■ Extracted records
+===+

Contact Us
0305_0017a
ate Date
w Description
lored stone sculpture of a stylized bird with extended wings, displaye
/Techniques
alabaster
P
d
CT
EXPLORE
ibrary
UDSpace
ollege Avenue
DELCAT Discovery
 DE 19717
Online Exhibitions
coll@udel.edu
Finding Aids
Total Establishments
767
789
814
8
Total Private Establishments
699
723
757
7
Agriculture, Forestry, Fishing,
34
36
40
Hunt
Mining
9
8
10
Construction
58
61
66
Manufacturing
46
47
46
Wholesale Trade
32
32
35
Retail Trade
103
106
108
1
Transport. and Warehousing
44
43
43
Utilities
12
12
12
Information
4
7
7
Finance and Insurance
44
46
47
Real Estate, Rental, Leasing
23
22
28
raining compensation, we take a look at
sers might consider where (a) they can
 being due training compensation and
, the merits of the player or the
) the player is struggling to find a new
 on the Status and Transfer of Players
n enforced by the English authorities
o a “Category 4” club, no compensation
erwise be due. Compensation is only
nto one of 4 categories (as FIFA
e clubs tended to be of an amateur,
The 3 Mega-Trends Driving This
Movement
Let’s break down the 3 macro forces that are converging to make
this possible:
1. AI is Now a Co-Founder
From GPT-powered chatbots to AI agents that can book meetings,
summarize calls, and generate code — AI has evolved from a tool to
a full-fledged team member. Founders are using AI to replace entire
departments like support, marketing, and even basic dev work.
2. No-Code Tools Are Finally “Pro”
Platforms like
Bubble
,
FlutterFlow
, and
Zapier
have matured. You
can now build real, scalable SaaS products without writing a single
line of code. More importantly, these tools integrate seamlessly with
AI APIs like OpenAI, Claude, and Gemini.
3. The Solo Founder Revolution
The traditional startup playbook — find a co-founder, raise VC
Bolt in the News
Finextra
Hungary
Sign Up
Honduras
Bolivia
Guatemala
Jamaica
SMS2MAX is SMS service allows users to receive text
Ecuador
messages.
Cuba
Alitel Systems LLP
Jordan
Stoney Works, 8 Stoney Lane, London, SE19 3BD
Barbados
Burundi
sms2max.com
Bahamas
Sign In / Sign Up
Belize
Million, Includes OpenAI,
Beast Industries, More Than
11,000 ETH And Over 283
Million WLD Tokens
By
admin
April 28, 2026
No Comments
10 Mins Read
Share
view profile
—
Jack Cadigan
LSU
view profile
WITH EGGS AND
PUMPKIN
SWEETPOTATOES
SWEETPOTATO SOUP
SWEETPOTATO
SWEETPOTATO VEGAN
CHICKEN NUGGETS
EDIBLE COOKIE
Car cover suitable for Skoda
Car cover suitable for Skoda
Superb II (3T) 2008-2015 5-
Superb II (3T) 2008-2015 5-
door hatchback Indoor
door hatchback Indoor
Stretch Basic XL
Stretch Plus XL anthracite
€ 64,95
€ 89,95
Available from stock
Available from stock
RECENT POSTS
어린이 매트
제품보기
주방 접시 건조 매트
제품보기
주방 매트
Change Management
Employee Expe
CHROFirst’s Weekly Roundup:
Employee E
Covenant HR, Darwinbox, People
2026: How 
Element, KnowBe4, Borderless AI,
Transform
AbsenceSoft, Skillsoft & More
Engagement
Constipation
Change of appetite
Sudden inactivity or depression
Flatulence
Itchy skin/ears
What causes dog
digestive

+===+

■ WORK TO BE COMPLETED
Could you format the rows as a numbered list, running from the start of the rows up to and including the line with "have matured. You", leaving out any blank lines?

■ EXERCISE OUTPUT
1. Contact Us
2. 0305_0017a
3. ate Date
4. w Description
5. lored stone sculpture of a stylized bird with extended wings, displaye
6. /Techniques
7. alabaster
8. P
9. d
10. CT
11. EXPLORE
12. ibrary
13. UDSpace
14. ollege Avenue
15. DELCAT Discovery
16.  DE 19717
17. Online Exhibitions
18. coll@udel.edu
19. Finding Aids
20. Total Establishments
21. 767
22. 789
23. 814
24. 8
25. Total Private Establishments
26. 699
27. 723
28. 757
29. 7
30. Agriculture, Forestry, Fishing,
31. 34
32. 36
33. 40
34. Hunt
35. Mining
36. 9
37. 8
38. 10
39. Construction
40. 58
41. 61
42. 66
43. Manufacturing
44. 46
45. 47
46. 46
47. Wholesale Trade
48. 32
49. 32
50. 35
51. Retail Trade
52. 103
53. 106
54. 108
55. 1
56. Transport. and Warehousing
57. 44
58. 43
59. 43
60. Utilities
61. 12
62. 12
63. 12
64. Information
65. 4
66. 7
67. 7
68. Finance and Insurance
69. 44
70. 46
71. 47
72. Real Estate, Rental, Leasing
73. 23
74. 22
75. 28
76. raining compensation, we take a look at
77. sers might consider where (a) they can
78.  being due training compensation and
79. , the merits of the player or the
80. ) the player is struggling to find a new
81.  on the Status and Transfer of Players
82. n enforced by the English authorities
83. o a “Category 4” club, no compensation
84. erwise be due. Compensation is only
85. nto one of 4 categories (as FIFA
86. e clubs tended to be of an amateur,
87. The 3 Mega-Trends Driving This
88. Movement
89. Let’s break down the 3 macro forces that are converging to make
90. this possible:
91. 1. AI is Now a Co-Founder
92. From GPT-powered chatbots to AI agents that can book meetings,
93. summarize calls, and generate code — AI has evolved from a tool to
94. a full-fledged team member. Founders are using AI to replace entire
95. departments like support, marketing, and even basic dev work.
96. 2. No-Code Tools Are Finally “Pro”
97. Platforms like
98. Bubble
99. ,
100. FlutterFlow
101. , and
102. Zapier
103. have matured. You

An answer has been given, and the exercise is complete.